(Dataset entries)

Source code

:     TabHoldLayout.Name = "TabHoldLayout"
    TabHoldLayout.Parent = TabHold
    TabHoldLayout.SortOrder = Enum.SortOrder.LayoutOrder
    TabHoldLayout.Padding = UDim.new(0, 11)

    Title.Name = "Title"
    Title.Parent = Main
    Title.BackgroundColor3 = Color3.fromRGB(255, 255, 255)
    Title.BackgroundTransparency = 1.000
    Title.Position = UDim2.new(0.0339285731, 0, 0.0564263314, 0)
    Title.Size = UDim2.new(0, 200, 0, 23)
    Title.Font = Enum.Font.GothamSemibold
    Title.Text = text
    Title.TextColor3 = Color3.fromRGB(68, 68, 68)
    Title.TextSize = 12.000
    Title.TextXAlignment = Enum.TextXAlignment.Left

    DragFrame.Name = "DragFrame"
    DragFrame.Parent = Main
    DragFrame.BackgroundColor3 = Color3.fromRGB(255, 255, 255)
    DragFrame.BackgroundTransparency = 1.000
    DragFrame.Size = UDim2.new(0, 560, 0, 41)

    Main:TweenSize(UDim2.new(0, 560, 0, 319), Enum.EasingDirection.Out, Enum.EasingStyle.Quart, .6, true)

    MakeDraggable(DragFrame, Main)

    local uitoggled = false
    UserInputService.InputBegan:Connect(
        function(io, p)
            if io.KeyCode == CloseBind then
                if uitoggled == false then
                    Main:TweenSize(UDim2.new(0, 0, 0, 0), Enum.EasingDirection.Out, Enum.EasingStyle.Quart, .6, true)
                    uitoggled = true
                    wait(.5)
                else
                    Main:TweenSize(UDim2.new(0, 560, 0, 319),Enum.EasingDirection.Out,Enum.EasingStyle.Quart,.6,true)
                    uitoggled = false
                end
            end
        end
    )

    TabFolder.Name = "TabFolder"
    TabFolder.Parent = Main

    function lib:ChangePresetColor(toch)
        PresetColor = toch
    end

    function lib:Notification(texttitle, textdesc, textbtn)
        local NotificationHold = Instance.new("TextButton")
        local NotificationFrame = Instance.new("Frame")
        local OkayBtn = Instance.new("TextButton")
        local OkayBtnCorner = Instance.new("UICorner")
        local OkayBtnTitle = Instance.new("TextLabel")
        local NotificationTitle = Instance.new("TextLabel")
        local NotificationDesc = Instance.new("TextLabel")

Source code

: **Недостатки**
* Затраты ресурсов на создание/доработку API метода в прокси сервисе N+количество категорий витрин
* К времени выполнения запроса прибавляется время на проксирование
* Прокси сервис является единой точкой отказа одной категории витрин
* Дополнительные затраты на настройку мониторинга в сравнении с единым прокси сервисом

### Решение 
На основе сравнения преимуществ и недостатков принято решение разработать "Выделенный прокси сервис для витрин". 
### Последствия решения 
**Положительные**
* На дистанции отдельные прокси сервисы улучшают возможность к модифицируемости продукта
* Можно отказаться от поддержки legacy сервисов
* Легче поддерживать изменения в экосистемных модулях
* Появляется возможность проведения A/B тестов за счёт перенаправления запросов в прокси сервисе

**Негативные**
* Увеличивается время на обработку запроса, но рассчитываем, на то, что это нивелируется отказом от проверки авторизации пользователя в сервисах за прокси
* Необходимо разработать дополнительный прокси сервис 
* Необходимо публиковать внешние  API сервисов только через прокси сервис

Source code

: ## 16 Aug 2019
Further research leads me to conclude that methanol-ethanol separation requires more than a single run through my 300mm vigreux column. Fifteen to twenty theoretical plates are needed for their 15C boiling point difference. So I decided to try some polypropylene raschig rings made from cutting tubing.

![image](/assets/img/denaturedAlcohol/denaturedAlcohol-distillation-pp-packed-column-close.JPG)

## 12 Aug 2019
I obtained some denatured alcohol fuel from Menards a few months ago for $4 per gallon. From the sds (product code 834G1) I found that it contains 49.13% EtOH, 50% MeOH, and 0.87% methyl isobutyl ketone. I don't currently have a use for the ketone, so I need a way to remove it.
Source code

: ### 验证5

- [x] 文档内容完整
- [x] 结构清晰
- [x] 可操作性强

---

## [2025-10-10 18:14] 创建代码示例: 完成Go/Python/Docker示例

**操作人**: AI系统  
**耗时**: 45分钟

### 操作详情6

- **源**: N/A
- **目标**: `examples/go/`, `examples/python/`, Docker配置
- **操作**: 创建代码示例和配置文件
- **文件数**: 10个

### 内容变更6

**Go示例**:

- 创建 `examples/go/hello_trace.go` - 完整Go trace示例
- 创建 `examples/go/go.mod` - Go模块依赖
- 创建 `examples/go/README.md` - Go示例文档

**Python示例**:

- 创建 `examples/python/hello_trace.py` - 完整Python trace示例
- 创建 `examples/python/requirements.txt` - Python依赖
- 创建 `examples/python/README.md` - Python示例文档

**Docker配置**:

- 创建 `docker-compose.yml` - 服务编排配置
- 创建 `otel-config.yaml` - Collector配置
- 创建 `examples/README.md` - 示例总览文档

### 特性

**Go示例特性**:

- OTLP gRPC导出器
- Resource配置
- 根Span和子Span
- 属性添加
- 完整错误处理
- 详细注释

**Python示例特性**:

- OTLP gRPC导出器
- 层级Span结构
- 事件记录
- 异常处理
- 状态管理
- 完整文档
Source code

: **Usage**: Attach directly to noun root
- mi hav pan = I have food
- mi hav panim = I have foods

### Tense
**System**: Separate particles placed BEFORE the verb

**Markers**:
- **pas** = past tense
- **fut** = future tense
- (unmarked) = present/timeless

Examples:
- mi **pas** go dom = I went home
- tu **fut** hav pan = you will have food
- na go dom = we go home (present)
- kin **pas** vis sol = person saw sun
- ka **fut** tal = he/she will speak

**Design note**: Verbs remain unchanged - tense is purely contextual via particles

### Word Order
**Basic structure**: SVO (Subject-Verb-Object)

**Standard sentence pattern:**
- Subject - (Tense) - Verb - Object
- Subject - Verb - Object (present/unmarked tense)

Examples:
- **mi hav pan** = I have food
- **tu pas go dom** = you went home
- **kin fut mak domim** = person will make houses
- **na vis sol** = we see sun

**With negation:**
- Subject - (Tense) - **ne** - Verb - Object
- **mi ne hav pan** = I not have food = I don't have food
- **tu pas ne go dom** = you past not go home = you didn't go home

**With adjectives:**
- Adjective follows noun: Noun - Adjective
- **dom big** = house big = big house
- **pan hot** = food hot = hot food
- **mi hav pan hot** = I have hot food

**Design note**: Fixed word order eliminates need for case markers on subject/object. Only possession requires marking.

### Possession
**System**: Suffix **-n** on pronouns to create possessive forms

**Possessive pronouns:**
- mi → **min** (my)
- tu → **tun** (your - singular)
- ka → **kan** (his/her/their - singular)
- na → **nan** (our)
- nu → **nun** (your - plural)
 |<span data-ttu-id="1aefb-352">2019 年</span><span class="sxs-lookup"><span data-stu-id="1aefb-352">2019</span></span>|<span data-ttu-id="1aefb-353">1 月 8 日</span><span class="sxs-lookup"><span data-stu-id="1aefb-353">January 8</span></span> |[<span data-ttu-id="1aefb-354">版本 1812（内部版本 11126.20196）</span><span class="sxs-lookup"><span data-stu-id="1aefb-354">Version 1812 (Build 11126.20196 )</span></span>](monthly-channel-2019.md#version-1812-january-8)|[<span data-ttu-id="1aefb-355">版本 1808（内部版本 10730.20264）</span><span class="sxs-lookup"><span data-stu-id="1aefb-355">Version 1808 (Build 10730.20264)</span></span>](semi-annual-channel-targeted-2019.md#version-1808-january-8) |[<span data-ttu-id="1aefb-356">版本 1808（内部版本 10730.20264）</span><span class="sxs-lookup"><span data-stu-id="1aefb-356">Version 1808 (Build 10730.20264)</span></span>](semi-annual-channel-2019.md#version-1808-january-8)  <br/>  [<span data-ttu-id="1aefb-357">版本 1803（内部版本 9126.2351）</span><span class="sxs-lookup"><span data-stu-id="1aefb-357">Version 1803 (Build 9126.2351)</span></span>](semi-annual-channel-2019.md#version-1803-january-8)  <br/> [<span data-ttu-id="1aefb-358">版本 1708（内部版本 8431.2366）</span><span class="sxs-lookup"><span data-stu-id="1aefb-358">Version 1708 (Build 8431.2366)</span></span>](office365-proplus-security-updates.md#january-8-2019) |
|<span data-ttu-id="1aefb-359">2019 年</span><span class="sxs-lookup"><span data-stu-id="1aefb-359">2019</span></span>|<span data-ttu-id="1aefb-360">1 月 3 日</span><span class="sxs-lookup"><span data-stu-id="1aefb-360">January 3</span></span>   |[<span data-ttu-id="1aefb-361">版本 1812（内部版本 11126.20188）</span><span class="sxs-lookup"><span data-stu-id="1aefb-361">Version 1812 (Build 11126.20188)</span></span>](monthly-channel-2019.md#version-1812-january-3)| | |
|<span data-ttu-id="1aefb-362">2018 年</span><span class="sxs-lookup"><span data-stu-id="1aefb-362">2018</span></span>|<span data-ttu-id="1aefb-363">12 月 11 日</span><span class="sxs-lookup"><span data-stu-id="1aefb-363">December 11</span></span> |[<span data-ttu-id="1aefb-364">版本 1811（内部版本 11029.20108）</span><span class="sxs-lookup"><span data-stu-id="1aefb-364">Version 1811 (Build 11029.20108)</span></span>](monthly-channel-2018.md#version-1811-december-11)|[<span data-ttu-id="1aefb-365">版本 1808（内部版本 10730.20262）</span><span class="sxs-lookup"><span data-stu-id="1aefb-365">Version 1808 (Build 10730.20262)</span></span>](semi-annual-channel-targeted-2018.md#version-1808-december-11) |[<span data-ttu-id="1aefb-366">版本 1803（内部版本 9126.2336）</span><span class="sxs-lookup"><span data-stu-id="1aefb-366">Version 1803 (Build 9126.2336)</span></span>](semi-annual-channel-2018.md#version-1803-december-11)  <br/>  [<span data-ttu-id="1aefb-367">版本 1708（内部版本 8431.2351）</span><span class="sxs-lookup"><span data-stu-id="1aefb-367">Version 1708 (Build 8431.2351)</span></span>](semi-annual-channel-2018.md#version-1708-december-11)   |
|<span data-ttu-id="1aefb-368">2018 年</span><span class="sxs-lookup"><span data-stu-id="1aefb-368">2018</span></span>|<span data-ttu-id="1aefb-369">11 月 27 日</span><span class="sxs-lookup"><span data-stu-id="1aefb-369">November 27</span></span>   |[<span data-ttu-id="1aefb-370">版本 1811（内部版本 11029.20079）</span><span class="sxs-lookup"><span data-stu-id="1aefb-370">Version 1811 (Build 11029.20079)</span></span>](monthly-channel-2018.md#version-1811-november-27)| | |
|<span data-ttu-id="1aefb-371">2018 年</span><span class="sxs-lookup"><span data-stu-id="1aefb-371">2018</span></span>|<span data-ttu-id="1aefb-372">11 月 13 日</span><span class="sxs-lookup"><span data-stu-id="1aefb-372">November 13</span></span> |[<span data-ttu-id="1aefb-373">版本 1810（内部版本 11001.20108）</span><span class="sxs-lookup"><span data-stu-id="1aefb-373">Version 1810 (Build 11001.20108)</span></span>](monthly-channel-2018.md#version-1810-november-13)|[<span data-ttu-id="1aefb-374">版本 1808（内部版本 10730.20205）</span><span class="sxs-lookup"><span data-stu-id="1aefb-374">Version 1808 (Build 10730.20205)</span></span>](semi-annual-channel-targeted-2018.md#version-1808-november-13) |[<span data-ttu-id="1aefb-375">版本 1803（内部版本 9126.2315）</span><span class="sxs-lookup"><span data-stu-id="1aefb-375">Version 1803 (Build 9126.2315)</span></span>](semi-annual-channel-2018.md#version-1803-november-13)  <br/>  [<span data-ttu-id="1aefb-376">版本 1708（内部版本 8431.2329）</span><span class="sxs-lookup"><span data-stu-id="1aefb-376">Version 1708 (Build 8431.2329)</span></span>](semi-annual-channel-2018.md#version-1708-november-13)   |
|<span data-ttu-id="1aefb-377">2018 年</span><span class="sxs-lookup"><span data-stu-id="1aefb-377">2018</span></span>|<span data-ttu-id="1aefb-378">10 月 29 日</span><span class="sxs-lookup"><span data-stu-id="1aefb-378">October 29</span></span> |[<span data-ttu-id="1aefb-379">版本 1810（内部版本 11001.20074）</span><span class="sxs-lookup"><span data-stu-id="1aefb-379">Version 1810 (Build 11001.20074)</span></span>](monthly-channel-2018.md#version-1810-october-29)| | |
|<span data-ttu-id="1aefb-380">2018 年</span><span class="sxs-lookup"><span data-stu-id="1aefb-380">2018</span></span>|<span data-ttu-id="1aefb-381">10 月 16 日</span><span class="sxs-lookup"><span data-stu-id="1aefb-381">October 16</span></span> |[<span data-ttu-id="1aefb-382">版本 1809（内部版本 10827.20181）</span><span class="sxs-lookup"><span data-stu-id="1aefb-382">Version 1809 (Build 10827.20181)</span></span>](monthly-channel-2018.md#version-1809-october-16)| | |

● **Action item**: Reproduce the data from its first line up to and including the line containing "TabHoldLayout.Padding = UDim.new(0, 11)".

● **Reply to the task**:
Source code

:     TabHoldLayout.Name = "TabHoldLayout"
    TabHoldLayout.Parent = TabHold
    TabHoldLayout.SortOrder = Enum.SortOrder.LayoutOrder
    TabHoldLayout.Padding = UDim.new(0, 11)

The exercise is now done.